Lockdown Birds by Peter Force

Posted by Fiona Cable on

It was Monday, we were in the first lockdown of 2021 and my art show, Dormant Colour, was due to open on Thursday. 

The paintings were done, I’d spent a small fortune on Nordic Oak frames and art glass, and Fiona and I had painstakingly hung them on the walls. Now, all we could do was wait. It was ironic given the birds featured in the show had been in a lockdown of their own for years.  

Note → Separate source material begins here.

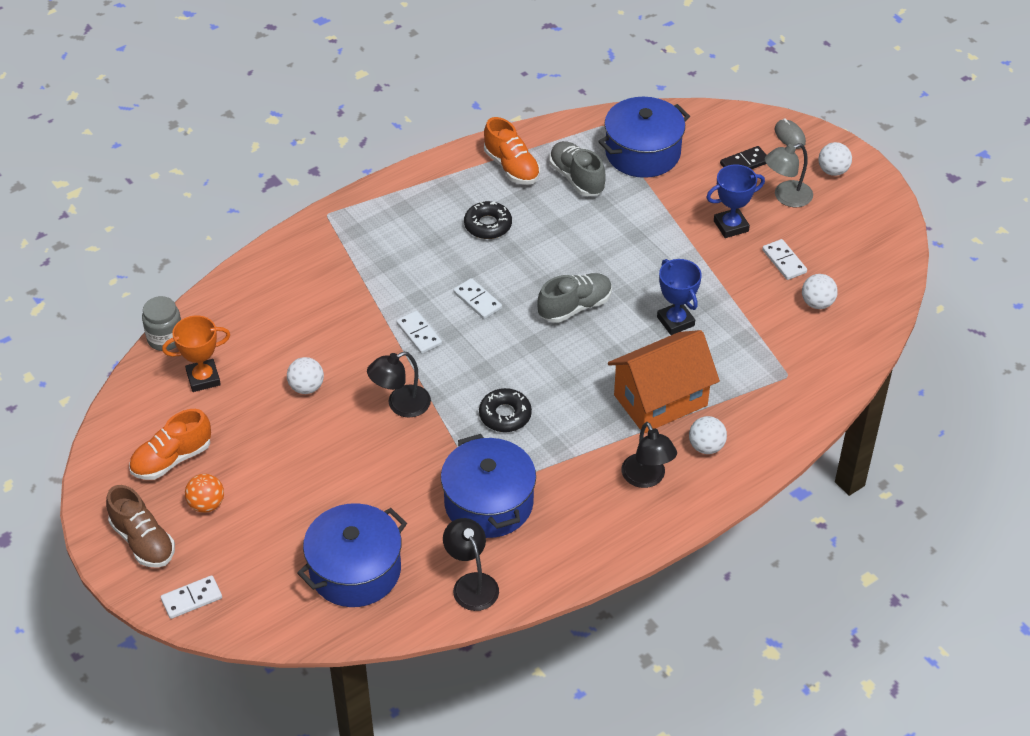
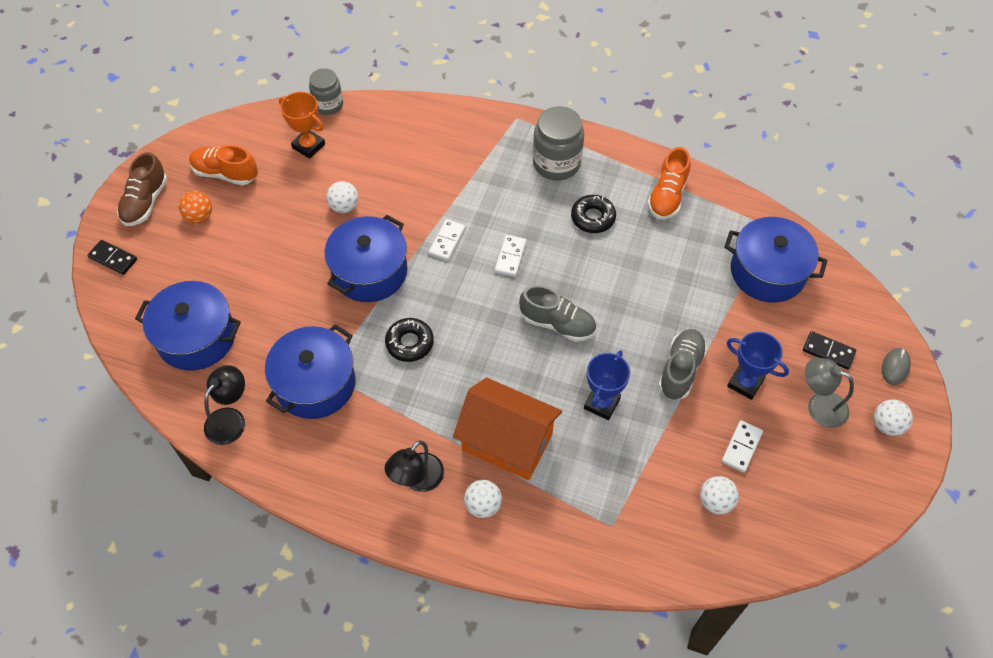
camera: 55 degrees right, 10 degrees up
(191, 598) = (113, 258): white domino -> black domino
(401, 405) = (369, 272): black lamp -> blue pot
(405, 216) = (556, 163): none -> grey jar
(576, 178) = (696, 244): grey shoe -> grey shoe (680, 370)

I remember the first time I saw them. The curator of all dead things at Auckland Museum, Matt, led me through a narrow corridor to a back room where specimens were kept in old floor-to-ceiling timber drawers. He’d emailed me an info sheet earlier and I’d ticked the Australian parrots I’d wanted to get a look at - Barnardius Barnardi pre-1978, Callocephalon Fimbriatum pre-1936. These birds were part of some great international museum swap that seemed particularly fervent in the 1930s. We'd kill some native birds and send them to Australia, they’d reciprocate. Carnage in the name of science. Matt opened one of the dusty drawers and the room filled with colour. The specimens were almost 100-years-old but looked as if they’d flown into the window just yesterday. Yellows and greens, bright reds and blues. Mesmerising torpedoes of colour. 

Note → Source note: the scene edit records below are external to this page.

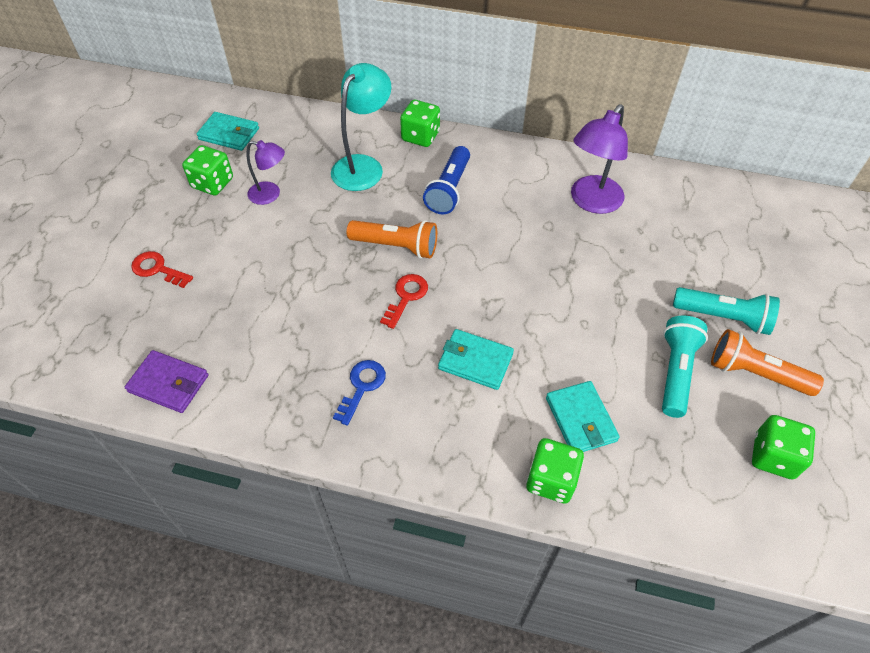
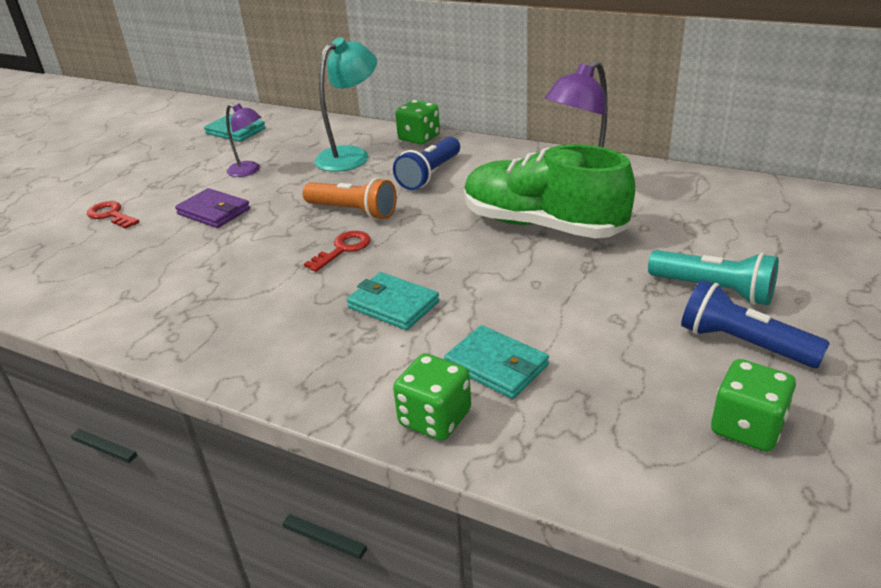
camera: 15 degrees right, 20 degrees down
(168, 383) = (64, 296): purple wallet -> purple wallet (214, 212)
(212, 183) = (200, 161): green dice -> none
(362, 386) = (257, 315): blue key -> none
(570, 251) = (542, 225): none -> green shoe
(580, 419) = (496, 365): turquoise wallet -> turquoise wallet turned 45 degrees counterclockwise
(675, 372) = (635, 333): turquoise flashlight -> none
(755, 373) = (742, 343): orange flashlight -> blue flashlight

I took photos, went home and proceeded to render them in a pastel frenzy. I erased a lot and made a mess. I was a mad scientist attempting to bring the birds back to life. Someone said the marks I made looked like the parrots had been scratching around on the paper - I took it as a compliment. 

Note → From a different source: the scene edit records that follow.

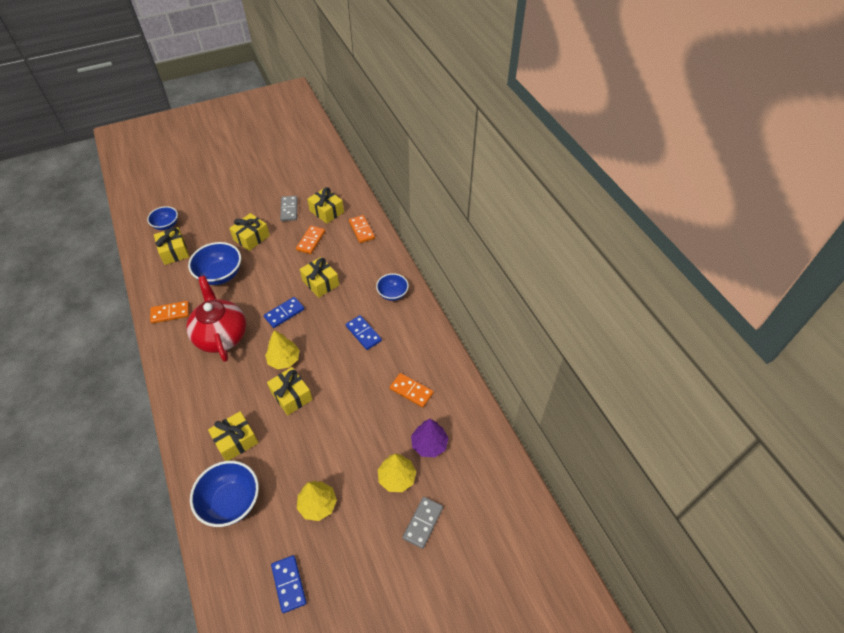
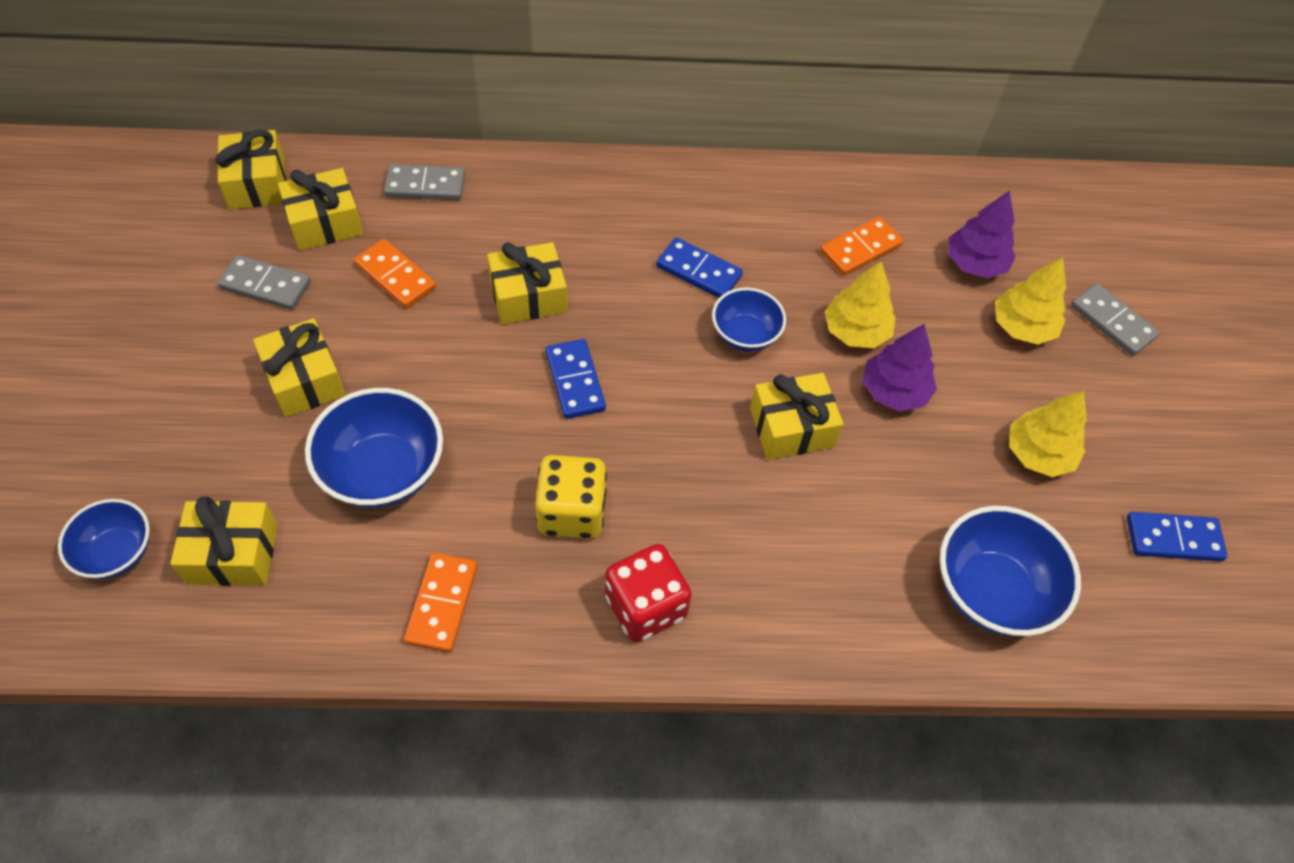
camera: 70 degrees left, 5 degrees up
(186, 374) = (645, 606): none -> red dice
(221, 335) = (571, 512): red teapot -> yellow dice
(236, 441) = (858, 550): yellow gift -> yellow gift (257, 184)
(284, 359) = (697, 415): yellow tree -> yellow tree (856, 331)
(329, 430) = (894, 391): none -> purple tree
(362, 230) = (425, 185): orange domino -> grey domino
(363, 333) = (699, 271): blue domino -> blue domino turned 45 degrees clockwise
(392, 294) = (627, 197): blue bowl -> blue bowl (745, 335)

Now, it was doubtful they'd ever see the light of day. I waited with bated breath for Wednesday’s announcement. The lockdown lifted and the show went on. Opening night was a hoot (no pun intended), the show ran for a week and now we’re back into lockdown. Is there an argument for galleries being an essential service? Surely, loosing yourself in a pastel parrot can be as therapeutic as meditation or downing a bottle of red.